The residency program will have exceptions for transfer students and students abroad, as well as local students. Those who permanently reside within a 30-mile radius and choose to live at home will not be subjected to the requirements.

Prior to the passing of the resolution, Saint Mary’s had no residential requirements for its students.

Johnson said residential life is an important aspect of the college experience and encouraging it formally will be a positive change for Saint Mary’s.

“Students who are active participants in the college environment, and who live on campus, have been shown to be more successful – both academically and co-curricularly,” she said. “Students who are engaged in their campus community are more engaged in their academic life.”

Since the resolution does not affect the current student population, Johnson said no student input was taken into consideration during the decision-making process.

Student board members at Tuesday’s BOG meeting did not greet the decision warmly after Johnson announced the Cabinet’s resolution.

BOG admissions commissioner, junior Annie Davis, said the imposition would not be well received by the student body.

“I completely agree with the notion that the residence halls are a large part of the college experience,” she said. “I would encourage students to stay on campus for at least three years. However, I do not think that enforcing a rule such as this without the input of students is a good thing.”

Davis said more student involvement in the decision-making process would have created more support from students for the College’s decision.

“There are some things that students do not get a say in within the College, and that is completely understandable,” she said. “Although this doesn’t affect me, I feel as though, for the future of the school, this issue should be addressed by the Board of Governance.”

Davis said the resolution detracted from the positive aspects of living off-campus, which include fostering healthy relationships with neighbors and the local community.

“By moving off-campus, it creates better relationships with the South Bend community,” she said. “This is something that Saint Mary’s is proud of – we volunteer our time at numerous institutions and become involved with many people throughout the city. Neighborly relations are at the forefront for off-campus students.”
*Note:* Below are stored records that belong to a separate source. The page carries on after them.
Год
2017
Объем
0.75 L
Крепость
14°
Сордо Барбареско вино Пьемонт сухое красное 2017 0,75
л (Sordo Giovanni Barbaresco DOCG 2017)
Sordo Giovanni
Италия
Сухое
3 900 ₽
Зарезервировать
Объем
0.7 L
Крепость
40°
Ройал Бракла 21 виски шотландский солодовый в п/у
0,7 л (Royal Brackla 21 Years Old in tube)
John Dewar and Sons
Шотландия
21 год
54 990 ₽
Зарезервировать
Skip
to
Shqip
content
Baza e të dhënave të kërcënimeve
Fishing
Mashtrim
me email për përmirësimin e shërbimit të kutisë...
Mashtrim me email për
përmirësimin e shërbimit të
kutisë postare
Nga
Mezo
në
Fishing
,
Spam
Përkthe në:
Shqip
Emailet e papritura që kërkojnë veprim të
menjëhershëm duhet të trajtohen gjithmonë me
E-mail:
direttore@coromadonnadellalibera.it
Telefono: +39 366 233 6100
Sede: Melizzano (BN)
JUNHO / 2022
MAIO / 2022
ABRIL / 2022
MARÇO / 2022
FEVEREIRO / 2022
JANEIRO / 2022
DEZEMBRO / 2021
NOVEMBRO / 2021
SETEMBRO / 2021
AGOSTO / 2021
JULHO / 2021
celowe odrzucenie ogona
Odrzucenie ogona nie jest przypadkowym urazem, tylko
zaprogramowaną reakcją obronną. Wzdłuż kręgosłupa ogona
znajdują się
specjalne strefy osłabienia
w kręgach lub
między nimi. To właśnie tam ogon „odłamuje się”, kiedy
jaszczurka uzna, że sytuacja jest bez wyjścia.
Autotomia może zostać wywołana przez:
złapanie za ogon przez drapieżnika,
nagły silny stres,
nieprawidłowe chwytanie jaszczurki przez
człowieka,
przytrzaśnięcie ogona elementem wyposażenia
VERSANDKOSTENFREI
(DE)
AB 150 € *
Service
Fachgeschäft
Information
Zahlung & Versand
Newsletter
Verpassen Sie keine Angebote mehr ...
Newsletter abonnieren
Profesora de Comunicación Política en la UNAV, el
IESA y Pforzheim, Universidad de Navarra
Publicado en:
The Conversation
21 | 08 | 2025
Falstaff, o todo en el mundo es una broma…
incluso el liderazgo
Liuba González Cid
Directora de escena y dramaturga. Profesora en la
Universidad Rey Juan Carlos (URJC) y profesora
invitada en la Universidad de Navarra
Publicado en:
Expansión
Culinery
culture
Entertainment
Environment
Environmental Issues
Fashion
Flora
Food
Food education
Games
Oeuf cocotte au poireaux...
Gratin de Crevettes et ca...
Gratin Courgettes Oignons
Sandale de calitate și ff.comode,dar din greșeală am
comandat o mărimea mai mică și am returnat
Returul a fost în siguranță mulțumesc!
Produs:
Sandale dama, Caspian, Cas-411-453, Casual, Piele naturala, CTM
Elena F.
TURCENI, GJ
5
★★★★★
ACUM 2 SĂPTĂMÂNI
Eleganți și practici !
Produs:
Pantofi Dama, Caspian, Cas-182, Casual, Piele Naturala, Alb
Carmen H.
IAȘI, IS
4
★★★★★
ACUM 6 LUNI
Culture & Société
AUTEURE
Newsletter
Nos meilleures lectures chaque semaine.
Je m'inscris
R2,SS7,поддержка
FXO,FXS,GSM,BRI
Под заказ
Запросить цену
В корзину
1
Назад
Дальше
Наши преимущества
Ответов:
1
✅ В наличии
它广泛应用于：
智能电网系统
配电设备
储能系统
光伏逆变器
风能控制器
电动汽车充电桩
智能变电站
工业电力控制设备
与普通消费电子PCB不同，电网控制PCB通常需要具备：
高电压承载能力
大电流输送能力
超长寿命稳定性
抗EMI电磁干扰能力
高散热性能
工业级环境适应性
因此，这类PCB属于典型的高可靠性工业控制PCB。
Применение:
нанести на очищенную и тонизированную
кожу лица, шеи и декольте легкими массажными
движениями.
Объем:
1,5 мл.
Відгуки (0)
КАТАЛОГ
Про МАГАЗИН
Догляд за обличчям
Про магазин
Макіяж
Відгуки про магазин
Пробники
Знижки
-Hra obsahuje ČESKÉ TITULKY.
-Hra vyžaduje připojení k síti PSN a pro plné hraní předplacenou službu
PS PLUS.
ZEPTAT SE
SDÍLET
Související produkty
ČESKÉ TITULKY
While the idea currently seems unattractive, Davis said she is willing to learn more about the new policy.

“There are definitely benefits to both sides of the issue,” she said. “Although, I will give credit to Karen Johnson for offering to sit down and talk with me about it.”

Davis, who works closely with the admissions office, said the decision to keep students on campus through their junior year would scare away applicants.

Johnson said she did not think the residential program will deter students from attending Saint Mary’s.

“The admissions staff has been involved and does not believe it will hurt our admission numbers,” she said.